JAMBI - Anak-anak dibawah umur marak menjadi korban pelecahan seksual. Sejak Januari hingga akhir Maret 2013, tercatat sebanyak 9 kasus yang ditangani oleh Badan Pemberdayaan Perempuan dan Keluarga Berencana (BPPKB) Kota Jambi.
Tidak hanya masalah pelecahan seksual saja, kasus eksploitasi atau tindakan penelantaran anak-anak dibawah umur juga mulai marak. Dalam kurun waktu 3 bulan terakhir, ada 3 kasus yang ditangani oleh BPPKB Kota Jambi.
Rasyid Ridho Siregar, Kepala BPPKB melalui bidang Pemberdayaan Perempuan dan Perlindungan Anak (PPPA) Hidayatul Hasanah, membeberkan hal itu.

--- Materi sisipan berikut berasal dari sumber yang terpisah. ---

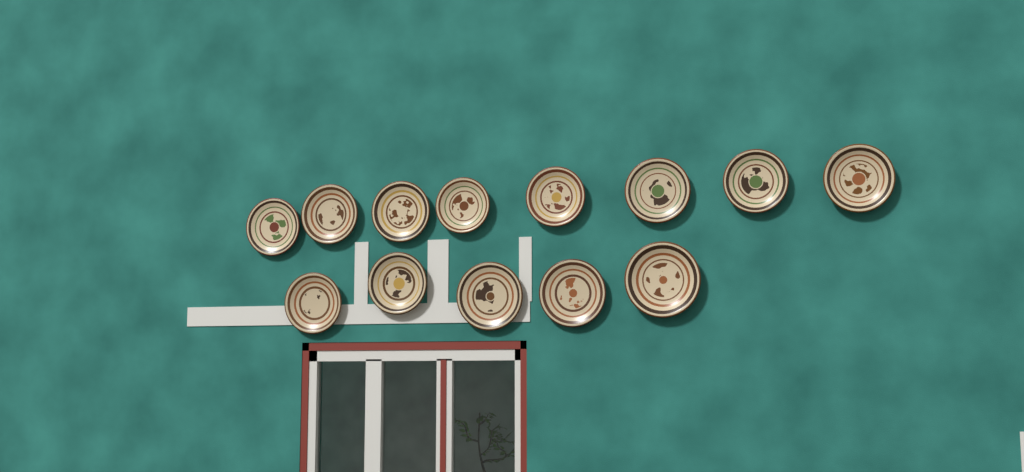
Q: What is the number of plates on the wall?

“Memang anak-anak dibawah umur selalu menjadi korban, baik itu korban pelecahan seksual maupun eksploitasi. Buktinya sejak januari 2013 ini pihak kita sudah beberapa kasus yang kita tangani. Berdasarkan laporan dari korban yang kemudian kita dampingi untuk melaporkan kepada pihak yang berwajib,” ujar Hidayatul.
Walau demikian, kata Hidayatul, pihaknya hanya bisa sebatas ikut menangani dan mendampingi sesuai dengan tupoksinya. Menurut dia, masih banyak kasus pelecehan lainnya yang tidak terpantau.

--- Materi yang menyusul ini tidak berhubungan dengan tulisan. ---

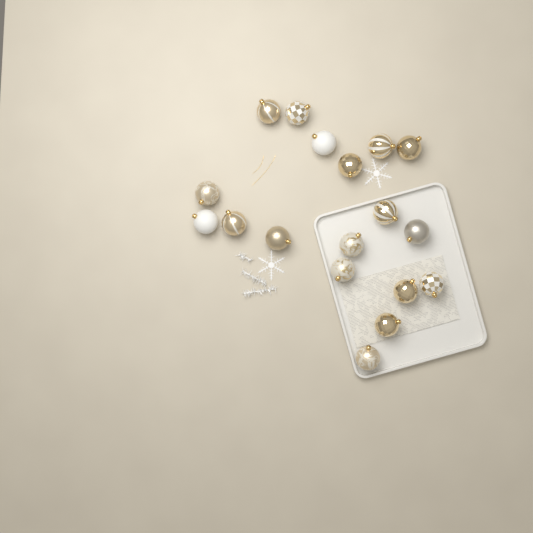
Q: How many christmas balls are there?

“Kasus yang ada tersebut hanya yang malaporkan kepada pihak kita. Saya pikir masih banyak kasus yang sama tidak terpantau lantaran tidak melaporkannya kepada pihak kita. Kita berharap jika ada hal yang seperti itu segera lapor,” imbuhnya.
Berdasarkan laporan yang diterima pihaknya, lanjut Hidayatul, khusus untuk kasus pelecehan seksual terhadap anak, pada umumnya dilakukan oleh orang terdekat korban. Seperti, teman, pacar, dan bahkan yang sangat memalukan dilakukan oleh bapak kandung korban sendiri.
“Tidak dipungkiri, kasus pelecehan seksual yang terjadi banyak dilakukan oleh ayah kandung korban sendiri. Buktinya, berdasarkan data yang kita peroleh dari laporan korban, ada yang dilakukan oleh bapaknya sendiri. Begitupun dengan kasus ekploitasi,” bebernya.
Penyebab terjadinya kedua kasus tersebut, dikatakannya, diakibatkan minimnya pengetahuan agama pelaku. “Banyak hal yang menyebabkan terjadinya kasus pelecehan seksual, namun untuk kasus ekploitasi anak pada umumnya terjadi lantaran himpitan ekonomi keluarga sehingga harus mengorbankan anaknya sendiri,” tandasnya.